All too often Kentuckians don’t get screened for colon cancer because of fear, embarrassment, lack of access and cost concerns, but with March being National Colorectal Awareness Month it is a good time to reconsider these concerns, know that preventive screenings are covered by most health plans, and recognize that a decision to get screened could save your life.
“Fear is one of the biggest barriers to colon cancer screening,” Patty Francis, program director for the Colon Cancer Prevention Project, a nonprofit advocacy organization in Louisville, said in an interview. “But don’t let these fears get in the way of getting screened. Talk to your doctor about screening options, because colon cancer is very treatable—very beatable—if found at an early stage.”
In fact, it is up to 90 percent curable if detected early, says the CCPP website.
And while Kentucky has made great strides in its age-eligible colon cancer screening rates, going from 35 percent in 1999 to 66 percent in 2012, there is still great room for improvement; more than one-third of age-eligible Kentuckians have still not been screened.
As of 2013, the latest year data are available, Kentucky led the nation in colon cancer and is ranked fourth for deaths caused by it, according to the CCPP website. The state has nearly 2,000 new cases of colon cancer each year and more than 850 Kentuckians die from it each year, according to the American Cancer Society.

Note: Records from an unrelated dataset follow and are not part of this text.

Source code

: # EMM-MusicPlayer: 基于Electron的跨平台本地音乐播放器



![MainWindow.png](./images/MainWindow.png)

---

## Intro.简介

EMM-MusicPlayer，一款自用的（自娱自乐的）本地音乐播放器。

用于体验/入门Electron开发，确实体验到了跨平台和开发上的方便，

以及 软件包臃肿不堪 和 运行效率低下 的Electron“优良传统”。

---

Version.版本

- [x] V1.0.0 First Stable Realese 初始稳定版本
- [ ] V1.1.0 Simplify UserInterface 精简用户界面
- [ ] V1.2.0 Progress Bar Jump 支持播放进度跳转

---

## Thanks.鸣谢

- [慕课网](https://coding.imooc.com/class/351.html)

Colon cancer screening options
The colonoscopy is considered the best way to detect or prevent colon cancer because it finds cancer in its early states, when there are no symptoms, and can also find and remove pre-cancerous polyps. Other tests include a flexible sigmoidoscopy or virtual colonoscopy, but these don’t allow the doctor to check inside the entire colon and remove polyps.
Colonoscopies, which involves the use of a thin, flexible tube to examine part of or all of the colon, have come a long way over the years. The once-dreaded “bowel prep,” which is taken the night before the procedure, has become more palatable and takes less time to work. And contrary to popular belief, the procedure is painless. Patients are given medication to help them relax before the procedure and it is performed under mild anesthesia. The procedure typically takes 20 to 30 minutes, unless there are polyps that have to be removed, which makes it go a bit longer.
Also, there are several non-invasive screening tests that check for blood in your stool, which can be a sign of precancerous polyps or colon cancer. A positive stool-based test typically requires a follow-up colonoscopy. These tests should be done once a year.
When should I get screened?
By the age of 40, everyone should talk to their physician about their risk of colon cancer and make a plan for screening. Those with inflammatory bowel disease, a family history of colon cancer or colorectal polyps, certain lifestyle factors or genetic predispositions are at higher risk of colon cancer, according to the federal Centers for Disease Control and Prevention.
Those with average risk should start screening by age 50. African Americans, who are at risk of getting colon cancer at an earlier age, should start at 45.
It is estimated that six out of 10 deaths from colon cancer could be prevented if everyone were screened at age 50, but you need to discuss your screening needs with your doctor at age 40, Andrea Shepherd, executive director of CCPP, said in an interview
“One of the biggest myths is that colon cancer is an old man’s disease, but one in 10 people who are diagnosed with colon cancer are under the age of 50,” Shepherd said. “Colon cancer does not see race; does not see age; it affects everybody.”
The American Cancer Society lists these symptoms: a change in bowel habits that lasts for more than a few days; a feeling that you need to have a bowel movement that is not relieved by doing so; rectal bleeding; blood in the stool, which may make the stool look dark; cramping or abdominal pain; weakness and fatigue; and unintended weight loss.
But remember, the most common symptoms are no symptoms.
Screening colonoscopies for those who have insurance, or not
Last year, a new state law made clear that screening colonoscopies had to be paid for by insurance, effective Jan. 1. This includes colonoscopies performed as a result of a positive fecal-blood test as well as polyps that are found and removed during the screening colonoscopy. Some physicians are still not aware of this clarification, so it is important to discuss costs before any procedure is performed. And note that there is an appeals process if you are charged, Laura Ungar reports for The Courier-Journal.
The CCPP website says that this is not the case for Medicare patients, but their founder, Dr. Whitney Jones, is lobbying for this change in Washington, D.C.
Those who don’t have health insurance should contact the state’s Kentucky Colon Cancer Screening Program, which offers free screenings for qualified residents of Kentucky.
This year, Rep. Tom Burch, D-Louisville, has sponsored House Bill 115, which would expand KCCSP services to those who are “underinsured” as funds are available. This bill has passed the House and now resides in the Senate Health and Welfare Committee.
Those without insurance and also don’t qualify for the KCCSP program, but who are at high risk and have had a positive fecal-blood test, should have their primary care provider contact the Surgery on Sunday program, which provides outpatient surgical procedures to income-eligible individuals and operates out of Lexington and Louisville, for possible help on getting screened.